- Aim of the exercise -
Print the lines exactly, everything from the start of the rows down to the line containing "subtitle La Programmation".

--- start Extracted material ---

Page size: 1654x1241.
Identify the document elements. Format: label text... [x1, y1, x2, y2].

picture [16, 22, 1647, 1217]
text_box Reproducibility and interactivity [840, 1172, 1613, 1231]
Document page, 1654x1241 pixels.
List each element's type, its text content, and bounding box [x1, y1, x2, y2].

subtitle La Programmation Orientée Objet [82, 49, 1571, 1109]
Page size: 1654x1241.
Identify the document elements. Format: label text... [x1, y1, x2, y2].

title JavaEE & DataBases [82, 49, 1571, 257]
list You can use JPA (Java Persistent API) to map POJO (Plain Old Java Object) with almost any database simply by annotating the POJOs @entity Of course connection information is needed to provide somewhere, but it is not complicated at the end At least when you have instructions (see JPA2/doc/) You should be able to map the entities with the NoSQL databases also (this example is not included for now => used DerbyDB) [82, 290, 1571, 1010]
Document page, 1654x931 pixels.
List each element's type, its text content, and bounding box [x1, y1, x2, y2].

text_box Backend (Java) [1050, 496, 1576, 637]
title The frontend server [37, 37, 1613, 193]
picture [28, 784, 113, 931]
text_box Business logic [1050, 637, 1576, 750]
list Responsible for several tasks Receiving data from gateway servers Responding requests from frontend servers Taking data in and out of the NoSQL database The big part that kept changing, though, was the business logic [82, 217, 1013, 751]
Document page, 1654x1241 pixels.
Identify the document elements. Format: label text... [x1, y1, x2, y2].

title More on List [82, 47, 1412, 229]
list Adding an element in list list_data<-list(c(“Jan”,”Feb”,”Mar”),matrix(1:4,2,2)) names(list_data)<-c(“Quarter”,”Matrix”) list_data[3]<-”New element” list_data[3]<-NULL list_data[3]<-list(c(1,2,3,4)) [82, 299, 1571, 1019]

--- end Extracted material ---

- Result -
Page size: 1654x1241.
Identify the document elements. Format: label text... [x1, y1, x2, y2].

picture [16, 22, 1647, 1217]
text_box Reproducibility and interactivity [840, 1172, 1613, 1231]
Document page, 1654x1241 pixels.
List each element's type, its text content, and bounding box [x1, y1, x2, y2].

subtitle La Programmation Orientée Objet [82, 49, 1571, 1109]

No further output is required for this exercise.